→ DOCUMENT EXCERPT
:::::

Well said. One of the things we saw with a lot of agents that would join our organization as
brand new agents is in their first year, two thirds of their deals were deals the brokerage would generate to them. We just call those internet leads, but it was signed calls and personal referrals. But two thirds of the deals would come from their own outbound prospecting. In year three, two thirds was their sphere. And a third was the internet leads and their
outbound prospecting efforts. So our goal was to help agents build business and real estate
where they could generate the most amount of money in the least amount of time with the least amount
of energy and accomplish their dreams. The hardest thing as a leader is to recognize that sometimes
the world we create might not be the solution
to help them become the best version of themselves. And that's our polite way of inviting them to go
somewhere else is when we don't believe that we will be the vehicle to help them sell the most
amount of houses in the least amount of time with the least amount of energy. And that's kind of our
nice way of saying you're fired because you're not a good fit for our world. But it was never
a requirement inside of our world to sell a certain amount of houses. What mattered to us was more how they showed up every day. Were they
doing the activities necessary to live their best life? Because if you're not doing your key
performance indicators on a daily, weekly, monthly basis, you're never going to realize your why.

:::::

→ STUDY MATERIAL
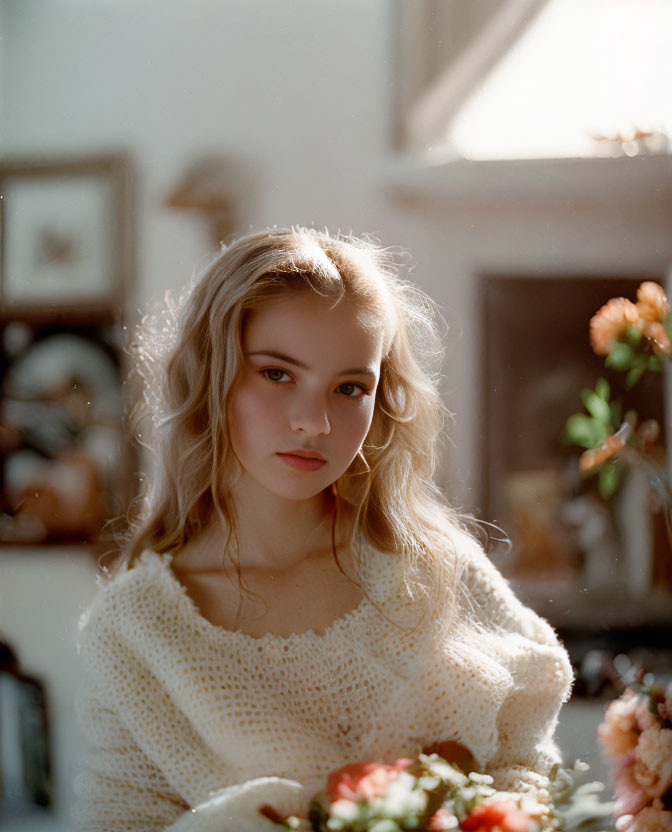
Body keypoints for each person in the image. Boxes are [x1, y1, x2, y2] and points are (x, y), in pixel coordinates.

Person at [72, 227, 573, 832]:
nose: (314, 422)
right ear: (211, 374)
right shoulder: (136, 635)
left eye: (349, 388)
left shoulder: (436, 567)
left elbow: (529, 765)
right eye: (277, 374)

:::::

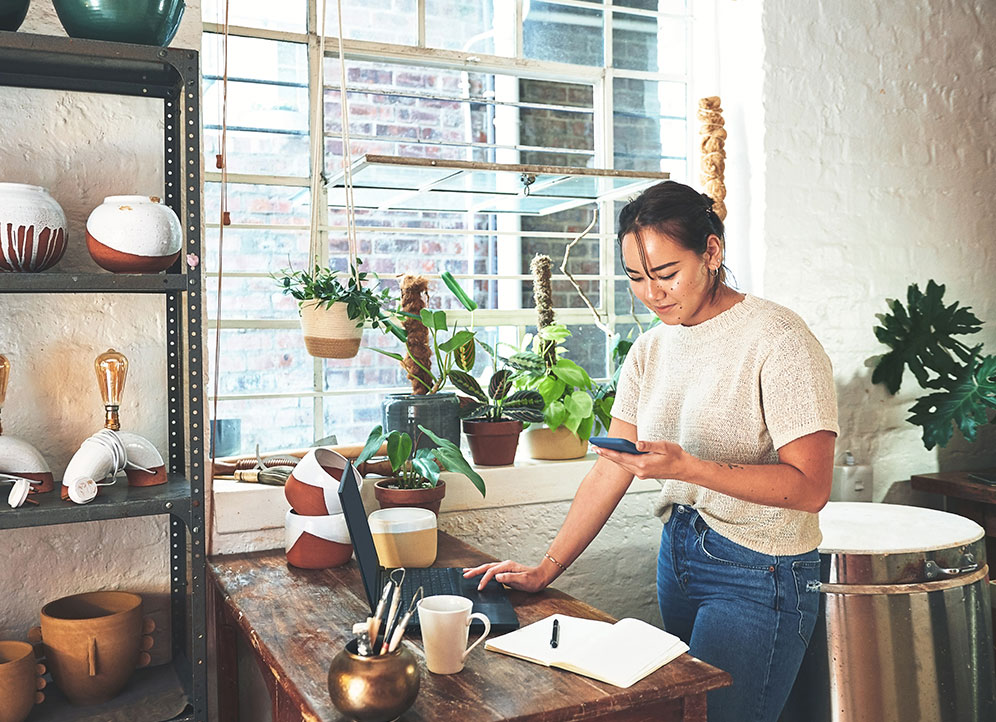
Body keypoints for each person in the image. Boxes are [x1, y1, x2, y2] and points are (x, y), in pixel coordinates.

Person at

:::::

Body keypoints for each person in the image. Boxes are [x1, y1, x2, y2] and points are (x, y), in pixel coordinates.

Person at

:::::

→ TASK 1
In the passage on real estate agents, what was never a requirement for agents?
→ TASK 2
Carry on the passage on real estate agents from its final sentence.

→ REPLY 1
Selling a certain amount of houses.

→ REPLY 2
If you don't even know your key performance indicators, which might be the case for
a handful of people on the call today, then you're never going to realize your dream. And then if you don't know
your dreams, there's nothing to realize. So it's all a giant algorithm. And as we worked as
leadership to help people define the why and then know the revenue they needed to get to the why,
and then know the activity to generate the revenue to get to the why, it all sounds like a lot of
work. And the truth is, it is a lot of work.
It's work. Being in the business isn't holding a fluffy cat in a high rise. Being in the business
is making calls, going on appointments, putting deals together, having deals bomb, having admin
make a mistake, having title make a mistake, having clients back out. It's a grind. And you
have to understand that that's all going to be part of being in the
real estate business. And in time, you'll get better and better and better at overcoming
objections, at going through the churn. And when you get to a point where you feel like you have
it figured out, that's when you start adding agents to your team and you start building a
team yourself and help lead other people. And for me personally, I have done thousands of
transactions. I've been a part of have done thousands of transactions. I've been
a part of tens of thousands of transactions. There's been no greater pleasure that I've
received than helping other agents focus on becoming a better version of themselves and
watching people check things off their vision board. And the thing that's so fascinating to me,
and I'll speak back to Cindy, because Cindy was the one that was brave enough to volunteer.
Have you thought, Cindy, about what your goals are going to be once you've paid off your debt? Once you have
these three homes for your or four homes for your children's legacy? Well, what's the next goal? And
then what's the next goal? And what's the next goal? Oftentimes, as you guys create your vision
boards for your next 12 months to five years, you have no idea what's possible, because you haven't
thought beyond that first peak.
You've simply thought about the next five years.
Well, what happens in 10 years from now, 20 years from now?
And I can speak to my own experience.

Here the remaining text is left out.